Times Square officially entered the Pop-Tarts World era this week, as the breakfast pastry theme store debuted under the sort of towering, garish billboard that has long been an area staple. But it made us wonder: Let’s say you wanted to truly stand out in the colorful corporate orgy of Times Square. Could you choose an understated, unadorned façade?

 

The answer is no. The city, it turns out, has a law against tasteful restraint in Times Square.

 

The area is part of the “Special Midtown District” that has its own distinct zoning code. Part of the mission of these regulations is to preserve and protect the “unique combination of building scale, large illuminated signs and entertainment and entertainment-related uses” that are central to Times Square’s history.

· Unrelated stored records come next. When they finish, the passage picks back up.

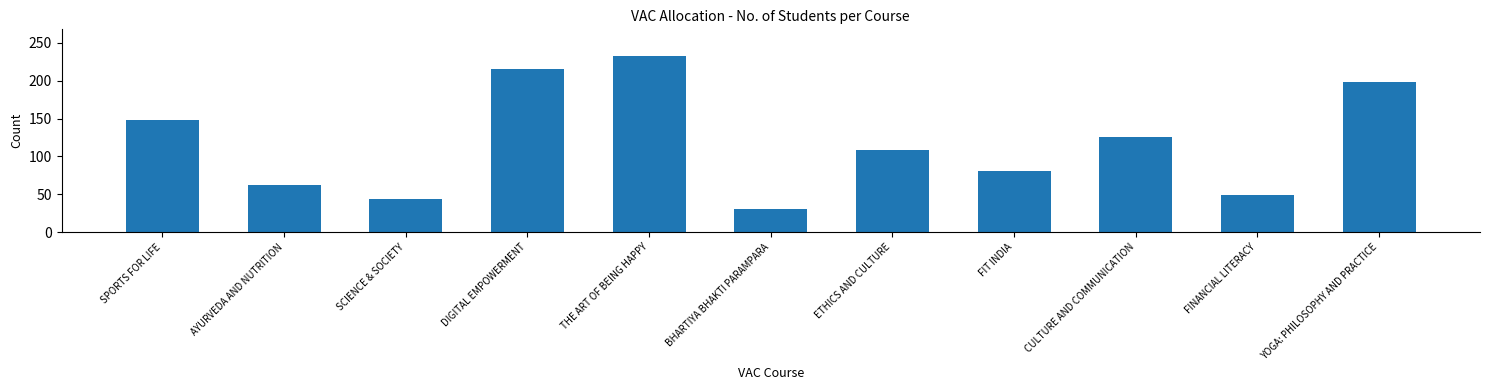

Reading left to right, extract all data points from this chart.

SPORTS FOR LIFE=148	AYURVEDA AND NUTRITION=62	SCIENCE & SOCIETY=44	DIGITAL EMPOWERMENT=216	THE ART OF BEING HAPPY=233	BHARTIYA BHAKTI PARAMPARA=30	ETHICS AND CULTURE=108	FIT INDIA=81	CULTURE AND COMMUNICATION=126	FINANCIAL LITERACY=49	YOGA: PHILOSOPHY AND PRACTICE=199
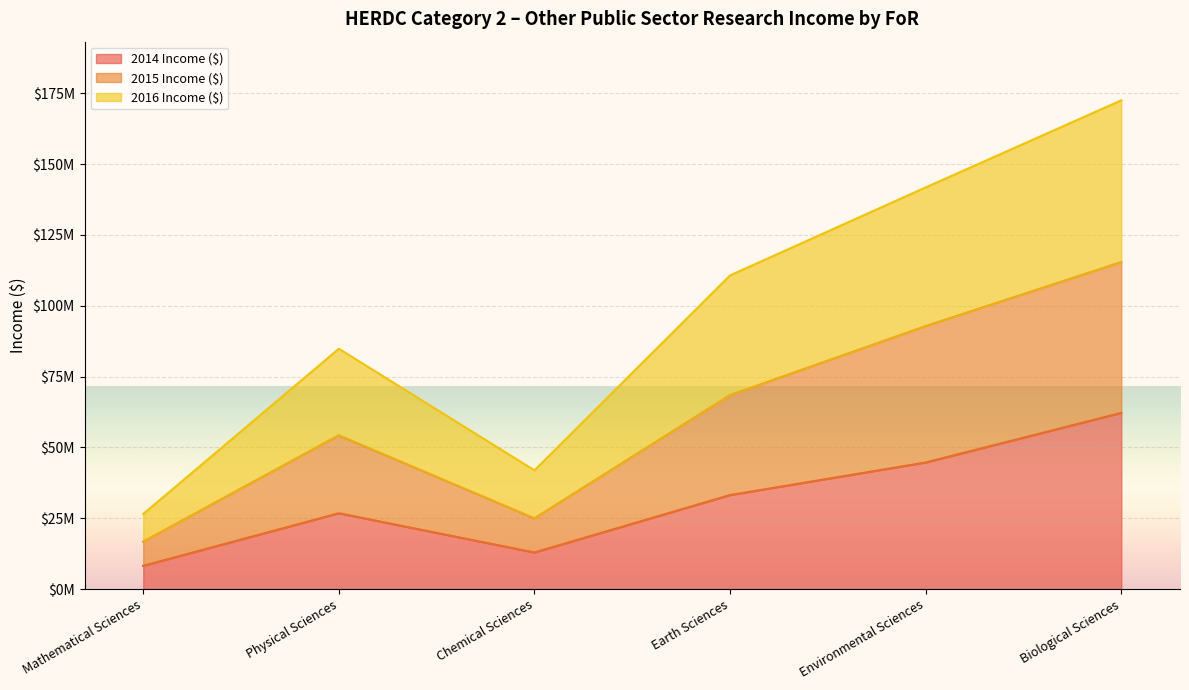

What is the difference between the maximum and minimum values in the 2014 Income ($) series?

53981736.7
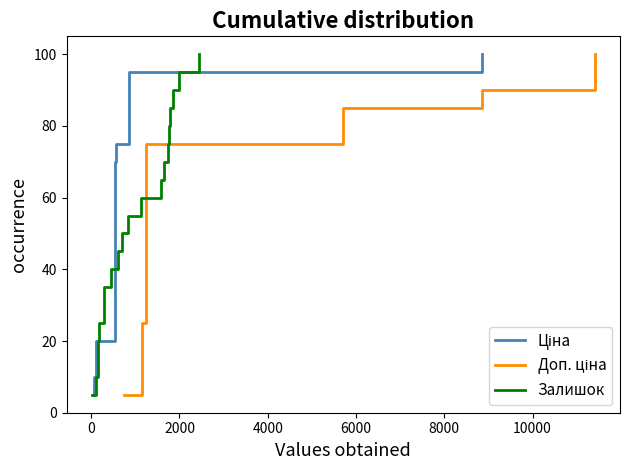

What is the lowest value of the Залишок series?

5.0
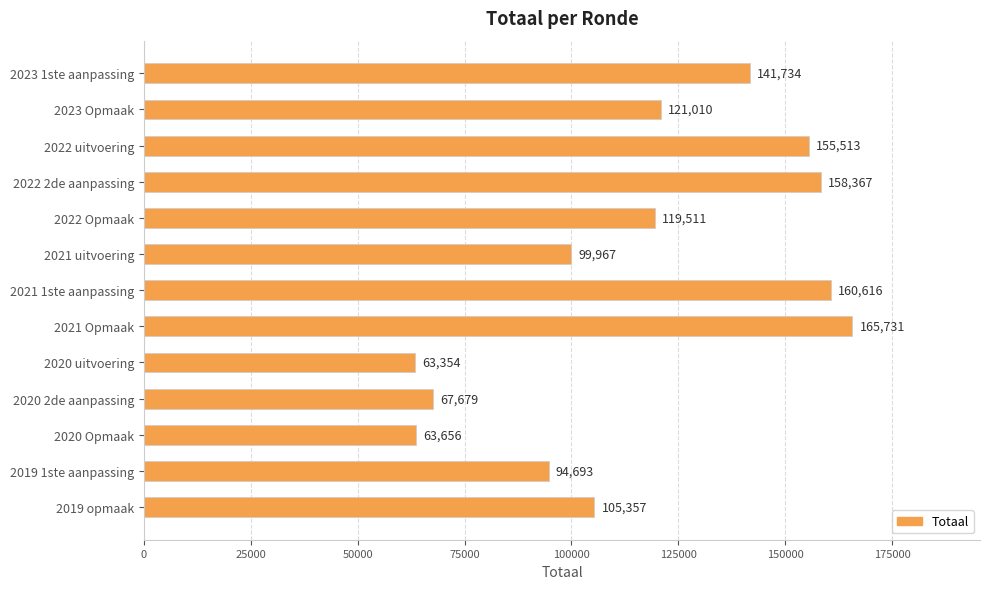

What is the smallest value displayed?

63354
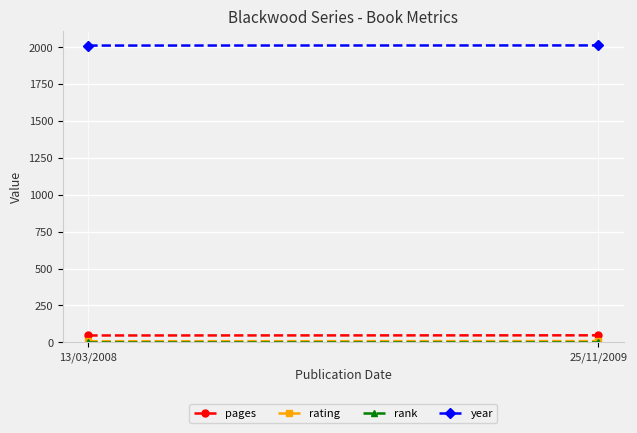

What are all the series names shown in the legend?

pages, rating, rank, year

The idea was to ensure that Times Square never became another drab steel canyon of conservative office towers.

 

“This was a result of a preservationist instinct to not have this area turn into another 6th Avenue,” says Ellen Goldstein, vice president of policy and design for the Times Square Alliance. “Even when Times Square was at its most degraded — you know, when there were porn theaters and grindhouses — it was always defined by lights. If you preserve the advertising, you preserve the character of the neighborhood.”

 

In a way, the zoning code governing the signs is wonderfully ironic. The bright lights of Times Square, one of the most visible and iconic testaments to the city’s hyper-capitalist verve, are maintained not by Adam Smith’s invisible hand but by little-known government regulations. For those with the stomach to navigate the bureaucratic language, the zoning regulations make for interesting reading. What appears totally haphazard to the untrained tourist’s eye is actually planned down to the last square foot, with copious rules about how much of any surface must be covered in signage.

 

Own a building on Broadway but detest the flashing lights? Too bad. As the code states:

 

There shall be a minimum of one illuminated sign with a surface area of not less than 1,000 square feet for each 50 linear feet, or part thereof, of street frontage.

 

There are instructions for precisely which direction Times Square’s signage must face and extraordinarily detailed diagrams for how the brightness of mandatory illuminated displays shall be measured. Does your building feature a blinking sign? The rules require that the unlit phase not exceed three seconds. When can the bright lights be switched off? No earlier than 1:00 a.m.

 

According to Goldstein, Times Square’s survival as an outlandish area has at times been in jeopardy. “For example, when the Morgan Stanley building came in, they didn’t want to have any signs and lights over them,” she says. “There was concern that when those kinds of buildings went up, they weren’t going to want to have signs.”

 

It’s unclear how the city enforces these rules. Officials at the city’s Department of City Planning didn’t know of any examples in which building owners have been penalized for non-compliance with the special zoning rules. Not that anyone with a profit motive would want to forgo the glitzy advertising. “We know some of those signs go for upwards of $1 million a year,” Goldstein said.